Ayrılık dendi mi, ellerimin kırıldığını hissediyorum.
Ayrılık dendi mi yaralanıyor, sevinçlerimi yitiriyorum.
Hepimiz biliriz ayrılığın o acısını.
Hepimizde vardır o yara.
Zamansız deşme acılarımı bu gece, yıldızları kaybedeceğim acılarda.
Ayrılık deme bana.
Köyden kente göçmelerde yaşadı, kimimiz ayrılığı.
Büyük şehrin sokaklarında kayboldu kimimiz.
Karanlık gecelerde yitirdi kimimiz ellerinin sıcaklığını.
Bazen yalnız kaldık insan selinin içinde.
Bizi gören olmadı.
Bir dost aradık hep içimizi dökecek.
Elimizi tutacak, bir çift ele hasret kaldık.
Kimsemiz yoktu.
Bazen de mektuplar yazdık uzaktaki dostlarımıza, hayalimizdeki sevgiliye şiirler yazdık.

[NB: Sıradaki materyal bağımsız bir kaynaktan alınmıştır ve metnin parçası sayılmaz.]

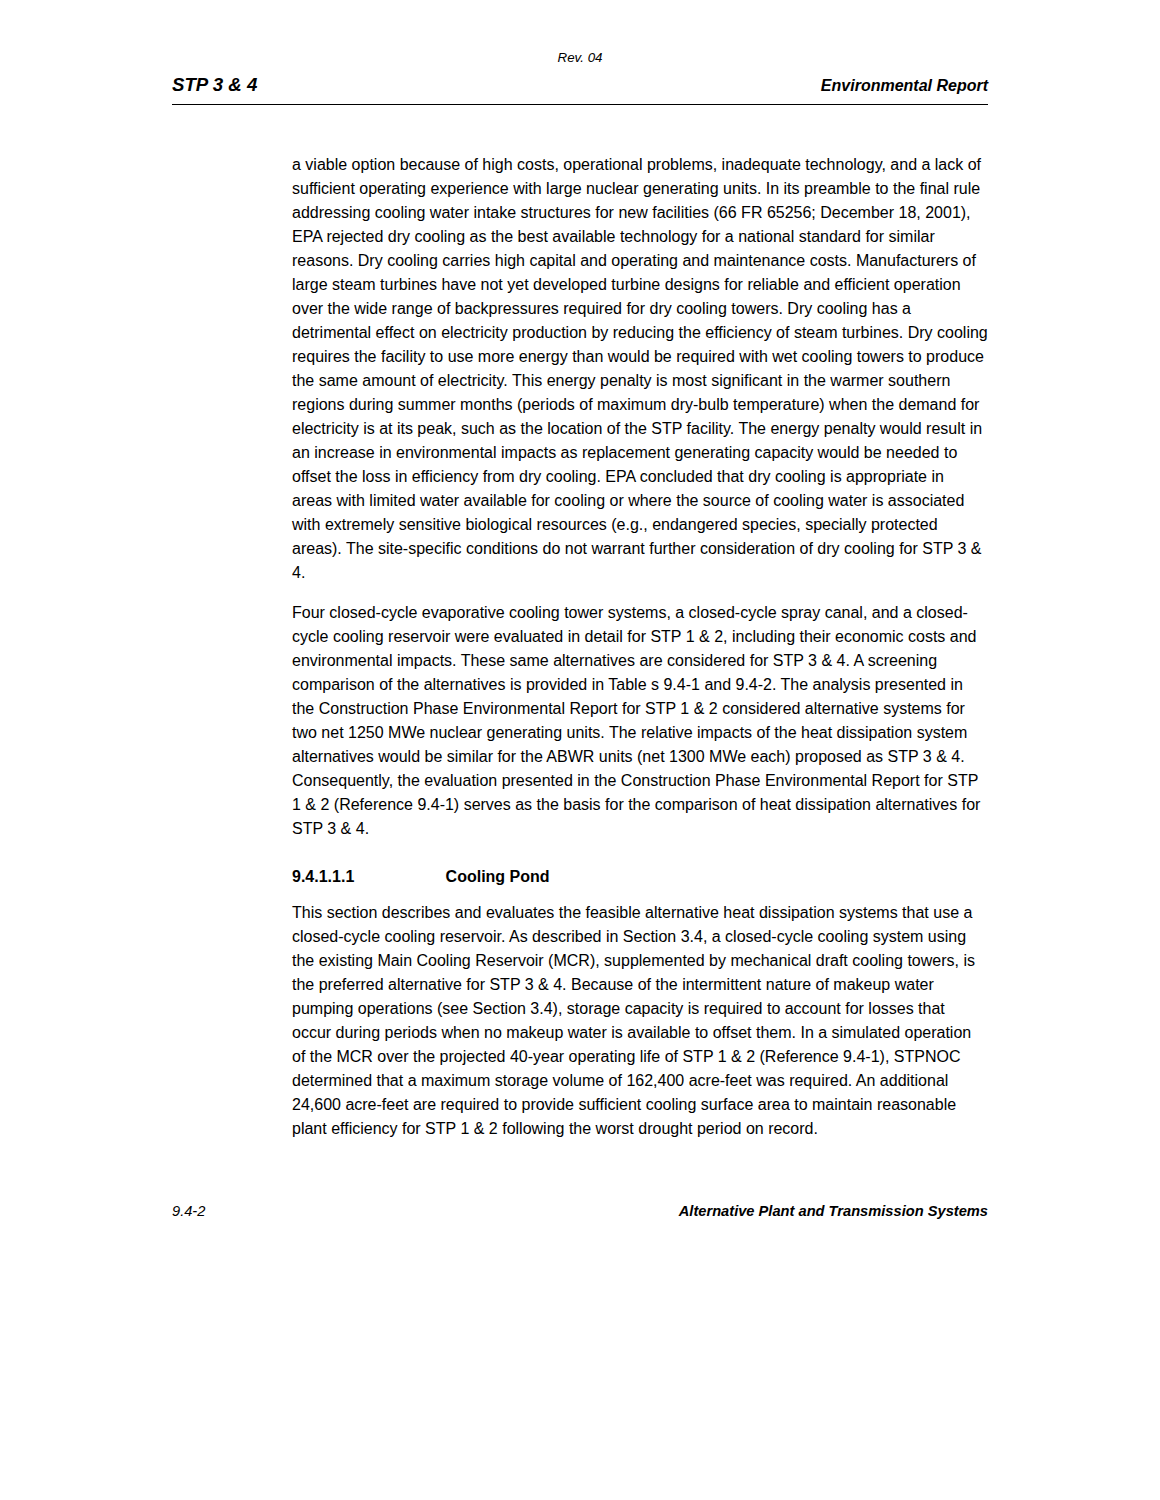Rev. 04
STP 3 & 4 Environmental Report
a viable option because of high costs, operational problems, inadequate technology, and a lack of sufficient operating experience with large nuclear generating units. In its preamble to the final rule addressing cooling water intake structures for new facilities (66 FR 65256; December 18, 2001), EPA rejected dry cooling as the best available technology for a national standard for similar reasons. Dry cooling carries high capital and operating and maintenance costs. Manufacturers of large steam turbines have not yet developed turbine designs for reliable and efficient operation over the wide range of backpressures required for dry cooling towers. Dry cooling has a detrimental effect on electricity production by reducing the efficiency of steam turbines. Dry cooling requires the facility to use more energy than would be required with wet cooling towers to produce the same amount of electricity. This energy penalty is most significant in the warmer southern regions during summer months (periods of maximum dry-bulb temperature) when the demand for electricity is at its peak, such as the location of the STP facility. The energy penalty would result in an increase in environmental impacts as replacement generating capacity would be needed to offset the loss in efficiency from dry cooling. EPA concluded that dry cooling is appropriate in areas with limited water available for cooling or where the source of cooling water is associated with extremely sensitive biological resources (e.g., endangered species, specially protected areas). The site-specific conditions do not warrant further consideration of dry cooling for STP 3 & 4.
Four closed-cycle evaporative cooling tower systems, a closed-cycle spray canal, and a closed-cycle cooling reservoir were evaluated in detail for STP 1 & 2, including their economic costs and environmental impacts. These same alternatives are considered for STP 3 & 4. A screening comparison of the alternatives is provided in Table s 9.4-1 and 9.4-2. The analysis presented in the Construction Phase Environmental Report for STP 1 & 2 considered alternative systems for two net 1250 MWe nuclear generating units. The relative impacts of the heat dissipation system alternatives would be similar for the ABWR units (net 1300 MWe each) proposed as STP 3 & 4. Consequently, the evaluation presented in the Construction Phase Environmental Report for STP 1 & 2 (Reference 9.4-1) serves as the basis for the comparison of heat dissipation alternatives for STP 3 & 4.
9.4.1.1.1 Cooling Pond
This section describes and evaluates the feasible alternative heat dissipation systems that use a closed-cycle cooling reservoir. As described in Section 3.4, a closed-cycle cooling system using the existing Main Cooling Reservoir (MCR), supplemented by mechanical draft cooling towers, is the preferred alternative for STP 3 & 4. Because of the intermittent nature of makeup water pumping operations (see Section 3.4), storage capacity is required to account for losses that occur during periods when no makeup water is available to offset them. In a simulated operation of the MCR over the projected 40-year operating life of STP 1 & 2 (Reference 9.4-1), STPNOC determined that a maximum storage volume of 162,400 acre-feet was required. An additional 24,600 acre-feet are required to provide sufficient cooling surface area to maintain reasonable plant efficiency for STP 1 & 2 following the worst drought period on record.
9.4-2 Alternative Plant and Transmission Systems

Ama mektuplar ulaşmadı yerlerine.
Adresler yoktu, adresimiz yoktu.
Uzun kış gecelerinin yalnızlığını karanlığa gömdük.
Zaman geceydi sanki bütün gün.
Ne zaman bir tanıdığa rastladık, ya da bir mektup aldık, yüzümüz güldü, dünyalar bizim oldu.
Bazen de şarkılarda ağladık.
Türkülerde dertlendik.
Bazen de öylesine kapıldık ki yaşama telaşına, dostlarımızı unuttuk.
Unuttuk bir gün her şeyin masal olacağını.
Sevgiyi unuttuk.
Ölüm bu kadar yakınken bize, cenaze törenlerinde aklımıza düştü sadece.
Zaman hızlıca geçti.
Hep üşüdük yalnız ve kimsesiz gecelerde.